## Your objective
Change "Write" to "Produce" in the data, starting at the beginning and ending at the line that contains "Write the alphaTex for this tab.". Give those lines again with nothing else altered, and leave the pictures out.

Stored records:

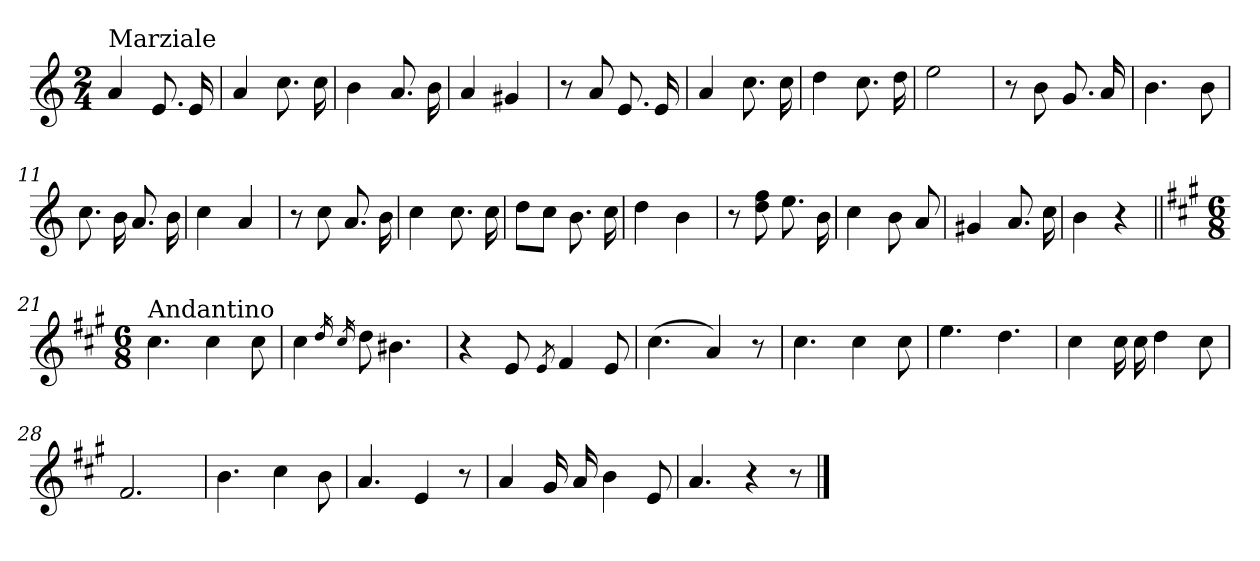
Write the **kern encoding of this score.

**kern
*part1
*staff1
*clefG2
*k[]
*a:
*M2/4
=1
!LO:TX:a:t=Marziale
4a/
8.e/
16e/
=2
4a/
8.cc\
16cc\
=3
4b\
8.a/
16b\
=4
4a/
4g#X/
=5
8r
8a/
8.e/
16e/
=6
4a/
8.cc\
16cc\
=7
4dd\
8.cc\
16dd\
=8
2ee\
!!LO:LB:g=z
=9
8r
8b\
8.g/
16a/
=10
4.b\
8b\
=11
8.cc\
16b\
8.a/
16b\
=12
4cc\
4a/
=13
8r
8cc\
8.a/
16b\
=14
4cc\
8.cc\
16cc\
=15
8dd\L
8cc\J
8.b\
16cc\
=16
4dd\
4b\
=17
8r
8dd\ 8ff\
8.ee\
16b\
!!LO:LB:g=z
=18
4cc\
8b\
8a/
=19
4g#X/
8.a/
16cc\
=20
4b\
4r
=21||
*k[f#c#g#]
*M6/8
!LO:TX:a:t=Andantino
4.cc#\
4cc#\
8cc#\
=22
4cc#\
16qdd/
16qcc#/
8dd\
4.b#\
=23
4r
8e/
8qe/
4f#/
8e/
=24
(>4.cc#\
4a/)
8r
!!LO:LB:g=z
=25
4.cc#\
4cc#\
8cc#\
=26
4.ee\
4.dd\
=27
4cc#\
16cc#\
16cc#\
4dd\
8cc#\
=28
2.f#/
=29
4.b\
4cc#\
8b\
=30
4.a/
4e/
8r
=31
4a/
16g#/
16a/
4b\
8e/
!!LO:LB:g=z
=32
4.a/
4r
8r
==
*-
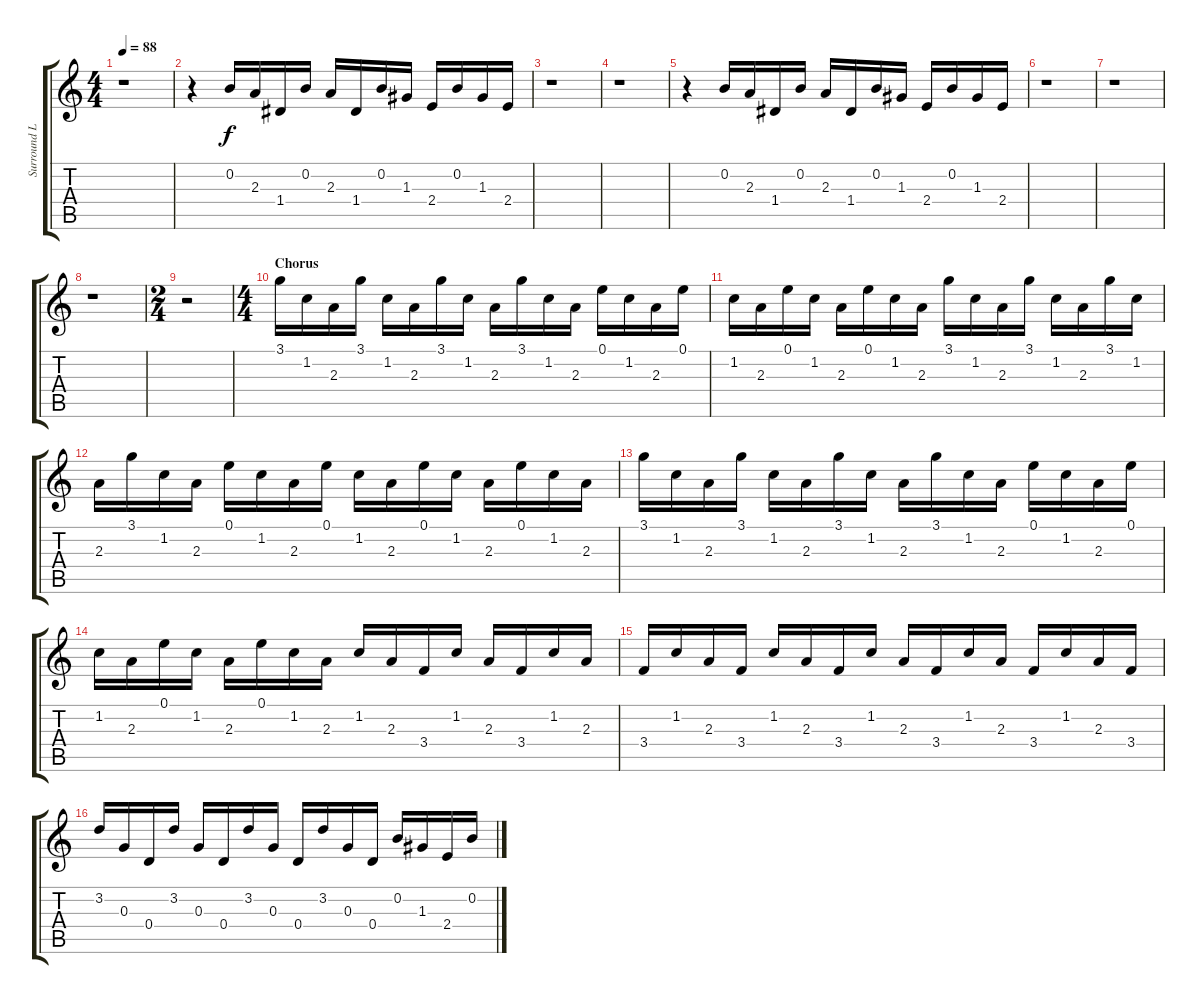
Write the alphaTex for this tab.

\track ("Surround Lead Gt" "Surround L") {instrument electricguitarclean}
\staff {score tabs}
\tuning (E4 B3 G3 D3 A2 E2) {hide}
\ts (4 4)
\tempo 88
\clef g2
\ks c
r.1{dy f} |
r.4 0.2.16 2.3.16 1.4.16 0.2.16 2.3.16 1.4.16 0.2.16 1.3.16 2.4.16 0.2.16 1.3.16 2.4.16 |
r.1 |
r.1 |
r.4 0.2.16 2.3.16 1.4.16 0.2.16 2.3.16 1.4.16 0.2.16 1.3.16 2.4.16 0.2.16 1.3.16 2.4.16 |
r.1 |
r.1 |
r.1 |
\ts (2 4)
r.2 |
\ts (4 4)
\section ("" "Chorus")
3.1.16{volume 7} 1.2.16 2.3.16 3.1.16 1.2.16 2.3.16 3.1.16 1.2.16 2.3.16 3.1.16 1.2.16 2.3.16 0.1.16 1.2.16 2.3.16 0.1.16 |
1.2.16 2.3.16 0.1.16 1.2.16 2.3.16 0.1.16 1.2.16 2.3.16 3.1.16 1.2.16 2.3.16 3.1.16 1.2.16 2.3.16 3.1.16 1.2.16 |
2.3.16 3.1.16 1.2.16 2.3.16 0.1.16 1.2.16 2.3.16 0.1.16 1.2.16 2.3.16 0.1.16 1.2.16 2.3.16 0.1.16 1.2.16 2.3.16 |
3.1.16 1.2.16 2.3.16 3.1.16 1.2.16 2.3.16 3.1.16 1.2.16 2.3.16 3.1.16 1.2.16 2.3.16 0.1.16 1.2.16 2.3.16 0.1.16 |
1.2.16 2.3.16 0.1.16 1.2.16 2.3.16 0.1.16 1.2.16 2.3.16 1.2.16 2.3.16 3.4.16 1.2.16 2.3.16 3.4.16 1.2.16 2.3.16 |
3.4.16 1.2.16 2.3.16 3.4.16 1.2.16 2.3.16 3.4.16 1.2.16 2.3.16 3.4.16 1.2.16 2.3.16 3.4.16 1.2.16 2.3.16 3.4.16 |
3.2.16 0.3.16 0.4.16 3.2.16 0.3.16 0.4.16 3.2.16 0.3.16 0.4.16 3.2.16 0.3.16 0.4.16 0.2.16 1.3.16 2.4.16 0.2.16
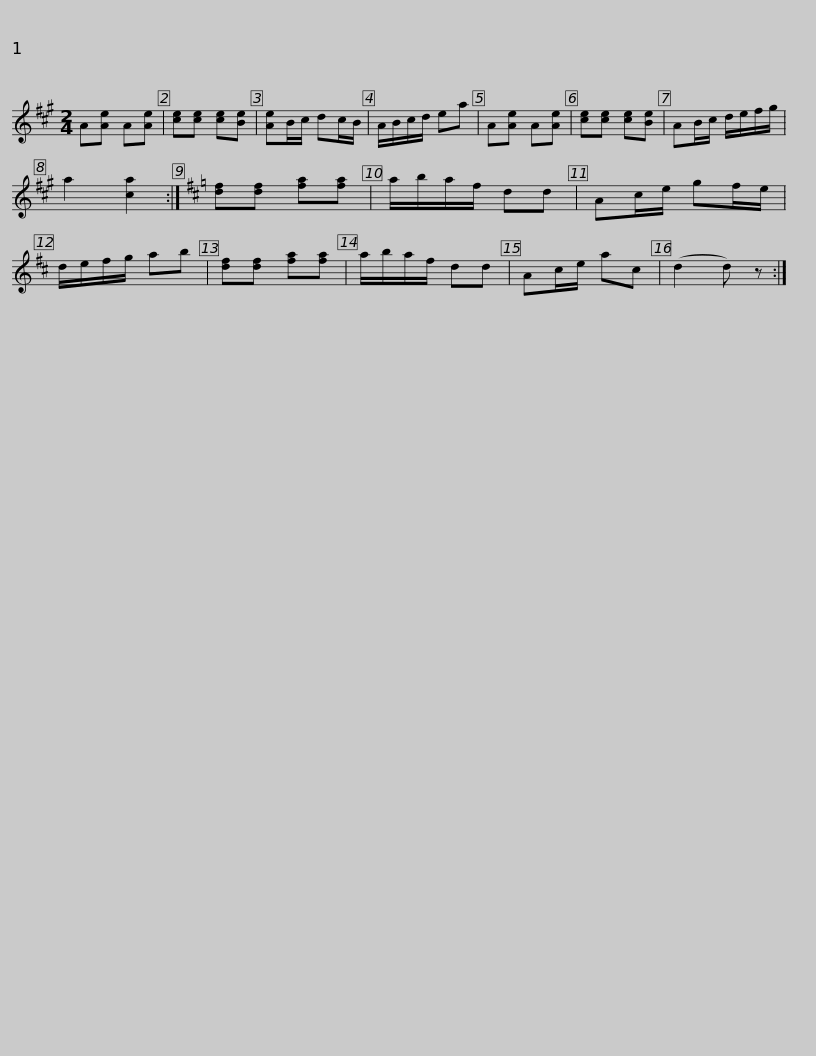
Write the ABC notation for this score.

X:1
L:1/8
M:2/4
I:linebreak $
K:A
V:1 treble
V:1
 A[Ae] A[Ae] | [ce][ce] [ce][Be] | [Ae]B/c/ dc/B/ | A/B/c/d/ ea | A[Ae] A[Ae] | %5
 [ce][ce] [ce][Be] | AB/c/ d/e/f/g/ | a2 [ca]2 :|$[K:D] [df][df] [fa][fa] | a/b/a/f/ dd | %10
 Ac/e/ gf/e/ | d/e/f/g/ ab | [df][df] [fa][fa] | a/b/a/f/ dd | Ac/e/ ac | %15
 (d2 d) z :| %16
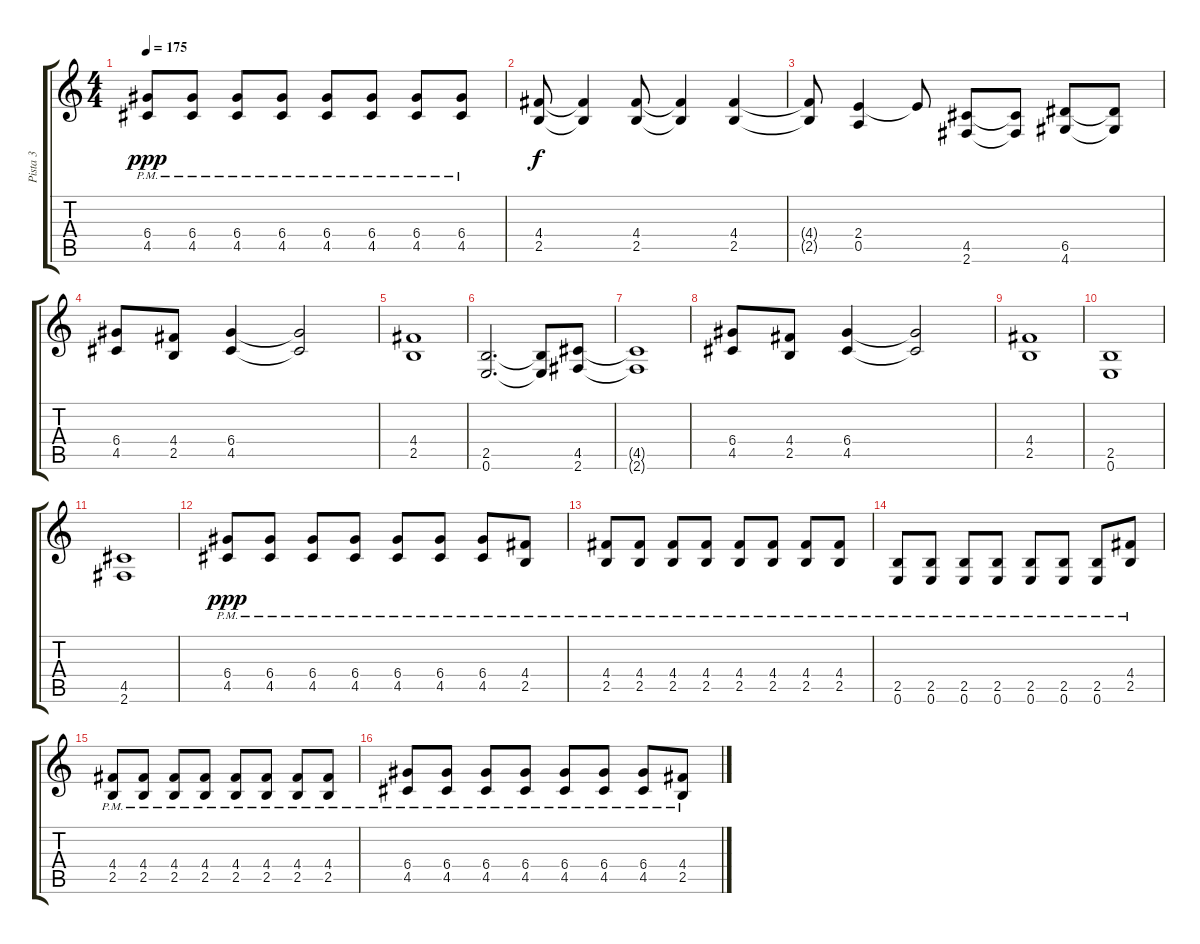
\track ("Pista 3" "Pista 3") {instrument overdrivenguitar}
\staff {score tabs}
\tuning (E4 B3 G3 D3 A2 E2) {hide}
\ts (4 4)
\tempo 175
\clef g2
\ks c
(6.4{pm} 4.5{pm}).8{dy ppp} (6.4{pm} 4.5{pm}).8 (6.4{pm} 4.5{pm}).8 (6.4{pm} 4.5{pm}).8 (6.4{pm} 4.5{pm}).8 (6.4{pm} 4.5{pm}).8 (6.4{pm} 4.5{pm}).8 (6.4{pm} 4.5{pm}).8 |
(4.4 2.5).8{dy f} (4.4{t} 2.5{t}).4 (4.4 2.5).8 (4.4{t} 2.5{t}).4 (4.4 2.5).4 |
(4.4{t} 2.5{t}).8 (2.4 0.5).4 2.4{t}.8 (4.5 2.6).8 (4.5{t} 2.6{t}).8 (6.5 4.6).8 (6.5{t} 4.6{t}).8 |
(6.4 4.5).8 (4.4 2.5).8 (6.4 4.5).4 (6.4{t} 4.5{t}).2 |
(4.4 2.5).1 |
(2.5 0.6).2{d} (2.5{t} 0.6{t}).8 (4.5 2.6).8 |
(4.5{t} 2.6{t}).1 |
(6.4 4.5).8 (4.4 2.5).8 (6.4 4.5).4 (6.4{t} 4.5{t}).2 |
(4.4 2.5).1 |
(2.5 0.6).1 |
(4.5 2.6).1 |
(6.4{pm} 4.5{pm}).8{dy ppp} (6.4{pm} 4.5{pm}).8 (6.4{pm} 4.5{pm}).8 (6.4{pm} 4.5{pm}).8 (6.4{pm} 4.5{pm}).8 (6.4{pm} 4.5{pm}).8 (6.4{pm} 4.5{pm}).8 (4.4{pm} 2.5{pm}).8 |
(4.4{pm} 2.5{pm}).8 (4.4{pm} 2.5{pm}).8 (4.4{pm} 2.5{pm}).8 (4.4{pm} 2.5{pm}).8 (4.4{pm} 2.5{pm}).8 (4.4{pm} 2.5{pm}).8 (4.4{pm} 2.5{pm}).8 (4.4{pm} 2.5{pm}).8 |
(2.5{pm} 0.6{pm}).8 (2.5{pm} 0.6{pm}).8 (2.5{pm} 0.6{pm}).8 (2.5{pm} 0.6{pm}).8 (2.5{pm} 0.6{pm}).8 (2.5{pm} 0.6{pm}).8 (2.5{pm} 0.6{pm}).8 (4.4{pm} 2.5{pm}).8 |
(4.4{pm} 2.5{pm}).8 (4.4{pm} 2.5{pm}).8 (4.4{pm} 2.5{pm}).8 (4.4{pm} 2.5{pm}).8 (4.4{pm} 2.5{pm}).8 (4.4{pm} 2.5{pm}).8 (4.4{pm} 2.5{pm}).8 (4.4{pm} 2.5{pm}).8 |
(6.4{pm} 4.5{pm}).8 (6.4{pm} 4.5{pm}).8 (6.4{pm} 4.5{pm}).8 (6.4{pm} 4.5{pm}).8 (6.4{pm} 4.5{pm}).8 (6.4{pm} 4.5{pm}).8 (6.4{pm} 4.5{pm}).8 (4.4{pm} 2.5{pm}).8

## Solution to this task
Produce the **kern encoding of this score.

**kern
*part1
*staff1
*clefG2
*k[]
*a:
*M2/4
=1
!LO:TX:a:t=Marziale
4a/
8.e/
16e/
=2
4a/
8.cc\
16cc\
=3
4b\
8.a/
16b\
=4
4a/
4g#X/
=5
8r
8a/
8.e/
16e/
=6
4a/
8.cc\
16cc\
=7
4dd\
8.cc\
16dd\
=8
2ee\
!!LO:LB:g=z
=9
8r
8b\
8.g/
16a/
=10
4.b\
8b\
=11
8.cc\
16b\
8.a/
16b\
=12
4cc\
4a/
=13
8r
8cc\
8.a/
16b\
=14
4cc\
8.cc\
16cc\
=15
8dd\L
8cc\J
8.b\
16cc\
=16
4dd\
4b\
=17
8r
8dd\ 8ff\
8.ee\
16b\
!!LO:LB:g=z
=18
4cc\
8b\
8a/
=19
4g#X/
8.a/
16cc\
=20
4b\
4r
=21||
*k[f#c#g#]
*M6/8
!LO:TX:a:t=Andantino
4.cc#\
4cc#\
8cc#\
=22
4cc#\
16qdd/
16qcc#/
8dd\
4.b#\
=23
4r
8e/
8qe/
4f#/
8e/
=24
(>4.cc#\
4a/)
8r
!!LO:LB:g=z
=25
4.cc#\
4cc#\
8cc#\
=26
4.ee\
4.dd\
=27
4cc#\
16cc#\
16cc#\
4dd\
8cc#\
=28
2.f#/
=29
4.b\
4cc#\
8b\
=30
4.a/
4e/
8r
=31
4a/
16g#/
16a/
4b\
8e/
!!LO:LB:g=z
=32
4.a/
4r
8r
==
*-
Produce the alphaTex for this tab.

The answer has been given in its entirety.